4.3  Na de bezichtiging heeft beklaagde geen contact meer gehad met klager en is de onderhandeling over en afronding van de koop van W-dijk 18N verder gelopen via P Makelaars. Door een misverstand stond in de informatie over appartement 18E een verwijzing naar 18N. Uit die informatie had klager niet kunnen opmaken dat 18N beschikte over een berging. Omdat klager verder via een andere makelaar heeft gehandeld, heeft beklaagde geen verder onderzoek gedaan naar de vraag of 18N beschikte over een berging en kan hem dat niet worden verweten.
4.5  Beklaagde heeft niet laakbaar gehandeld.
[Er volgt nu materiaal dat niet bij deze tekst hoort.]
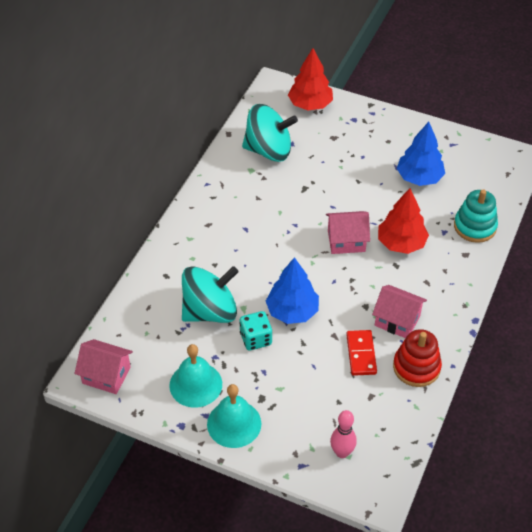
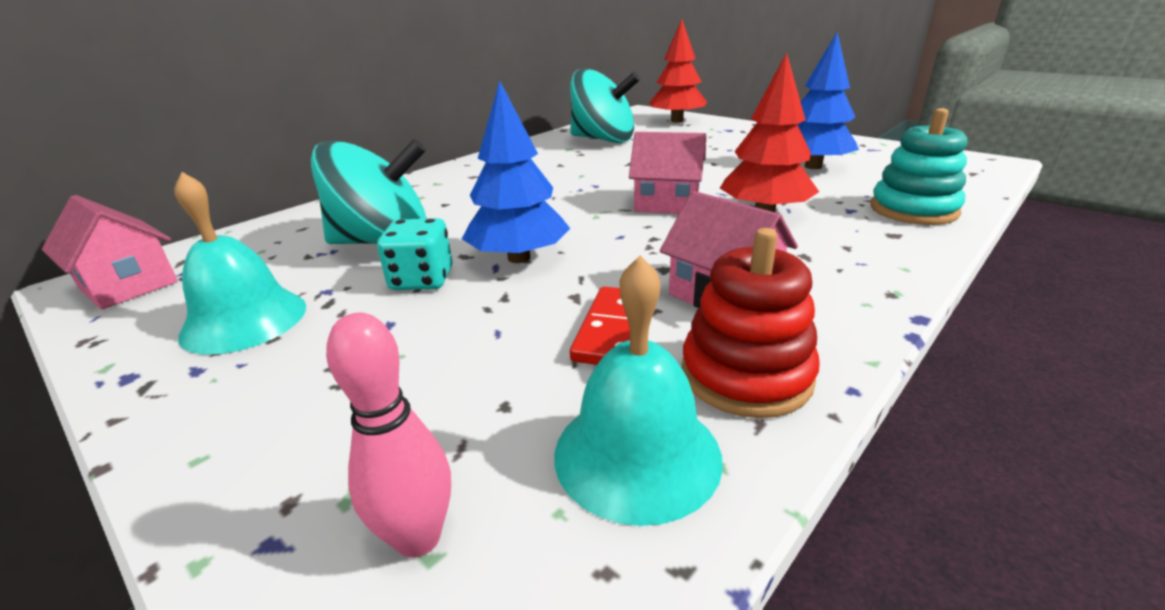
camera: 20 degrees right, 20 degrees down
turquoise bell [207,384,261,448] -> turquoise bell moved to [554,255,723,526]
5.    Beoordeling van het geschil
5.1  Met betrekking tot de klacht komt de Raad van Toezicht tot het navolgende oordeel.
5.2  Voor de Raad van Toezicht staat vast dat klager, samen met zijn eigen makelaar en de heer L. van beklaagde, de appartementen 18E en 18N, inclusief de bergingsruimte onder in het appartementencomplex, heeft bezichtigd. Op grond van het verhandelde ter zitting is de Raad van Toezicht niet duidelijk geworden wat door wie op welk moment in detail is gezegd over de berging bij appartement 18N. Voor de Raad van Toezicht is niet komen vast te staan dat beklaagde tijdens de bezichtiging onomwonden en zonder voorbehoud heeft aangegeven dat appartement 18N zou beschikken over een berging. De informatie die klager heeft gevonden op internet is hierover evenmin voldoende eenduidig.
5.3  Daar komt bij dat klager na de bezichtiging van 20 juni 2014 geen contact meer heeft gehad met beklaagde en beklaagde dus geen aanleiding heeft hoeven zien nader onderzoek te doen naar de vraag of appartement 18N beschikte over een berging. Er is sprake geweest van een éénmalig contact tussen klager en beklaagde. Indien klager al de (gerechtvaardigde) verwachting had dat appartement 18N beschikte over een berging, heeft beklaagde niet de gelegenheid gehad die verwachting te onderzoeken en waar nodig bij te stellen.
5.4  Bij dit alles is nog van belang dat kennelijk door klager noch zijn makelaar zelf op enig moment tussen 20 juni 2014 en het moment van levering op 29 augustus deugdelijk onderzoek is gedaan naar de vraag of appartement 18N daadwerkelijk een berging had, terwijl, zo begrijpt de Raad van Toezicht, de bergingen in het appartementencomplex aan de W-dijk zelfstandige kadastrale nummers hebben en ook in de koopovereenkomst tussen partijen niet over een berging wordt gesproken.
5.5  De Raad van Toezicht komt dan ook tot de conclusie dat mogelijk sprake is geweest van een ongelukkige samenloop van omstandigheden, waarbij klager tot na de levering in de veronderstelling heeft verkeerd dat bij het appartement 18N een berging hoorde. Bij de gehele gang van zaken heeft beklaagde echter een minimale rol gespeeld en niet is komen vast te staan dat hij bij de bezichtiging van het appartement onomwonden en zonder voorbehoud uitlatingen heeft gedaan waardoor klager op het verkeerde been is gezet.
5.6  Gelet op de inhoud van de statuten en het Reglement Lidmaatschapszaken, de Erecode NVM en het Reglement Tuchtrechtspraak NVM, komt de Raad van Toezicht tot de navolgende uitspraak.

6.   Beslissing
6.1  Verklaart de klacht van klager: – O N G E G R O N D –

Aldus gewezen te Utrecht op 15 oktober tweeduizendvijftien, door de Raad van Toezicht West van de Nederlandse Vereniging van Makelaars in onroerende goederen NVM, in de samenstelling mr. E.A. Messer, vice-voorzitter, de heer J.L. Sträter, makelaar-lid, met bijstand van mr. R. Imhof als plaatsvervangend-secretaris.